I’m not a Moon Bar junkie. Let me get that out there right now.

When the establishment at 821 Iowa opened during my college days at Kansas University, I didn’t bother going there. I had my other hangouts — It’s Brothers, Abe & Jake’s Landing and the old Yacht Club, to name a few.

I went to those places because I enjoyed and was comfortable with the crowd, which often included a lot of KU athletes from all sports. I had become acquainted with many of them while writing for The University Daily Kansan, and hanging out with them away from the playing field was a good time for me.

During my days at Mount Oread, which wrapped up all too fast in 2003, the Moon Bar never, ever was on “the list” — the unwritten charter of cool night spots where KU athletes mingle.

Trust me, there is such a list, and it changes with the seasons, without warning. After years of being the No. 1 hangout for KU athletes, the old Yacht Club was abandoned for whatever reason, and was relatively empty for months before it closed in 2002. It re-opened later with a new theme.

That in mind, I can see how the Moon Bar’s audience can change at the snap of the fingers, like it apparently did. Many hangouts experience such sweeping makeovers.

For a while, I remember the Moon Bar as a karaoke bar, and private karaoke rooms still are in place all around the outer walls of the main room of the bar, which has booths on your right as you walk in, a long bar in the back, and a couple of pool tables in the middle of the room.

I never went there when it was known as a karaoke hangout, and I’m pretty sure most KU athletes didn’t bother, either. My first time at the Moon Bar wasn’t until a couple of months ago, in fact, and I was surprised at how off-base my assumption of the place was.

People weren’t there for karaoke. All around the place were fliers promoting live DJ’s coming on certain nights. Almost all the bartenders were good-looking college-aged women. I asked a well-connected buddy about one woman working the night I was there, and he informed me that he knew her, and she was in tight with the basketball players. I also learned the bar owner also knows the Jayhawk hoopsters pretty well.

That certainly would explain why more than a half-dozen current and former basketball players were present on the early morning of May 19, when J.R. Giddens was slashed in the calf with a four-inch knife, severing an artery, sidelining him for more than two months and raising a ton of questions that will have 1,000 different answers, depending on whom you ask.

My perspective is unique.

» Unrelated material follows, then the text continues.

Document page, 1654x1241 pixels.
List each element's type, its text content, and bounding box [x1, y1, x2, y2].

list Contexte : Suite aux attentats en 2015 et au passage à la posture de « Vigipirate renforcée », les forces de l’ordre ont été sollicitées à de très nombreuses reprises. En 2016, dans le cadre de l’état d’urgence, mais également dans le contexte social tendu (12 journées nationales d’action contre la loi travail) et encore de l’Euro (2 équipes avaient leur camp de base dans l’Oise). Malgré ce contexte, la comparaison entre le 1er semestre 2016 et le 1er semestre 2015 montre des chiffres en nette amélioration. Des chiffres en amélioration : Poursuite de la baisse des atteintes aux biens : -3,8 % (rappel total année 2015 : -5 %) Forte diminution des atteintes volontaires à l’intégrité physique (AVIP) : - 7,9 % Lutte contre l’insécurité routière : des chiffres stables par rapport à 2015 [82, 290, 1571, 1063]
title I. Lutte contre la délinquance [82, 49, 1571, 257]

I help document the actions of these guys on the court for a living, but I also attended KU the same time a lot of these players did, and being a single 23-year-old, I still go out in Lawrence often and see these guys while I’m out.

The Moon Bar wouldn’t have been on my short list if I was asked where the basketball players like to go, but considering the conversation I had with my buddy when I was there this spring, it’s not too surprising. A lot of college students frequent hangouts if someone they know is behind the counter serving the drinks.

Without knowing all the facts, what developed in the early-morning hours of May 19 is disappointing — and that about sums it up.

No matter what went down, who provoked whom and who started what, you can’t convince anyone involved that the brawl outside of The Moon Bar that night was worth the hassle it has caused so many people since.